Quelques jours avant l’offensive nord-coréenne, un pilote décide de passer au Sud et il passera devant les renseignements de la Corée du Sud. Il va prévenir qu’il y aura bientôt une offensive. Pourtant, ils répondent que c’est un coup de bluff pour pousser les Sud-Coréens à renforcer les services militaires.

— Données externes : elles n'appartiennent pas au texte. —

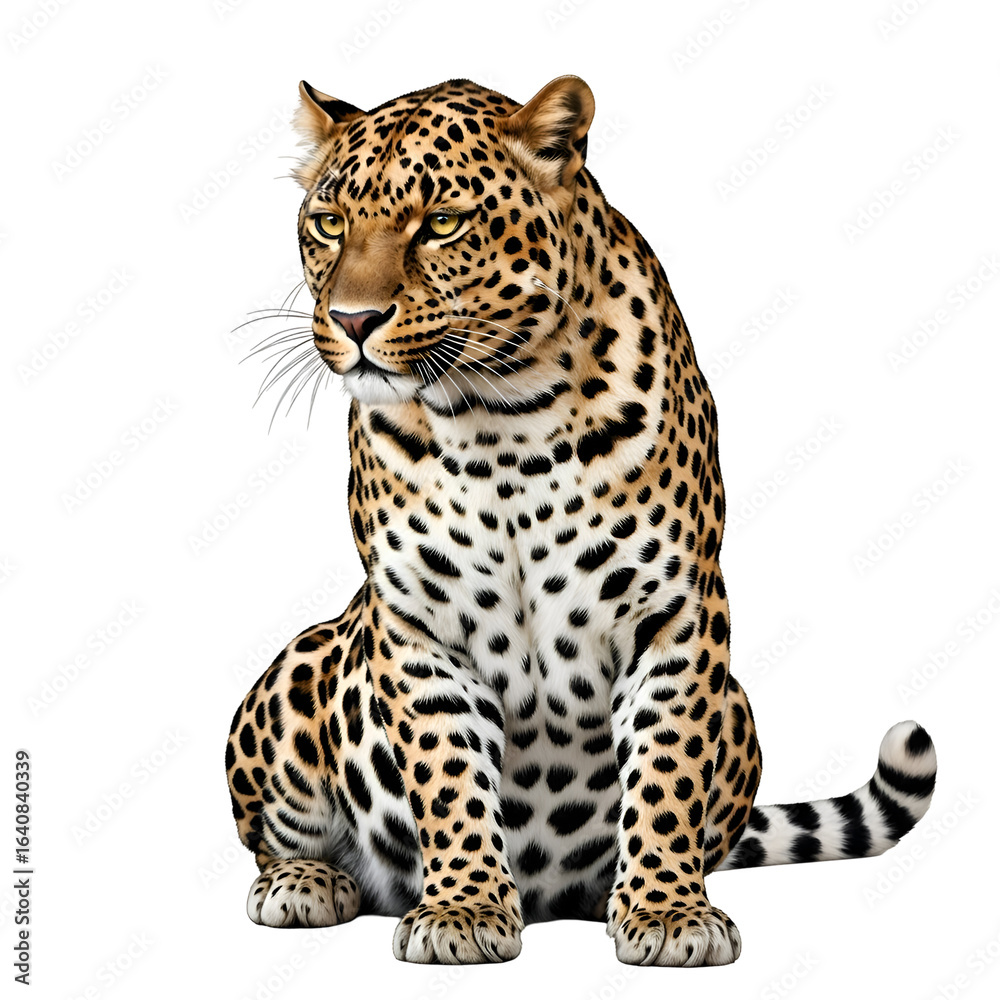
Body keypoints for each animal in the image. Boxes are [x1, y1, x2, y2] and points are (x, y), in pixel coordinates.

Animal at [225, 75, 938, 966]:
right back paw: (305, 883)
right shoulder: (418, 622)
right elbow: (448, 773)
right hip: (301, 664)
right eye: (328, 223)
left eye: (442, 223)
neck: (497, 417)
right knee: (277, 839)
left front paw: (668, 911)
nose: (354, 321)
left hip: (738, 705)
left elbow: (668, 767)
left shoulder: (675, 611)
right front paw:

Réaction internationale et Conseil de sécurité

Le 14 juin 1950, un journaliste américain présent dans le Sud écrit : une guerre ouverte entre les deux parties du pays ne serait pas à envisager pour le moment. Le danger ne viendrait pas de la Corée du Nord, mais du Sud (il prétend que c’est le Sud qui veut envisager la bataille). Cela mène à une stigmatisation de la Corée du Sud.

Les Américains, face à cette guerre, vont réagir très rapidement. Ils vont porter l’affaire devant le Conseil de sécurité des Nations unies pour demander l'autorisation d'un recours à la force afin d'enrayer cette offensive.

Comme l’URSS siège au Conseil de sécurité, on pourrait penser qu’elle n’aurait pas été d’accord. Néanmoins, le pays n’utilisera pas son droit de veto tout simplement parce qu’il pratiquait le principe du siège vide ; ils n’étaient plus présents. Les Soviétiques considéraient qu’il n’était pas acceptable que la Chine de Mao soit remplacée par la Chine nationaliste (élément de solidarité).

L'intervention américaine et la tête de pont de Pusan

La guerre de Corée sera l'une des guerres les plus meurtrières pour les USA. Le problème des Américains est que l’avancée nord-coréenne est très rapide. Avant que les troupes soient envoyées, il faut tenir.

Dans un premier temps, ce sont les forces américaines basées au Japon qui débarquent au sud de la Corée par le port de Pusan. Ils vont établir une tête de pont, c’est-à-dire un groupe de résistance.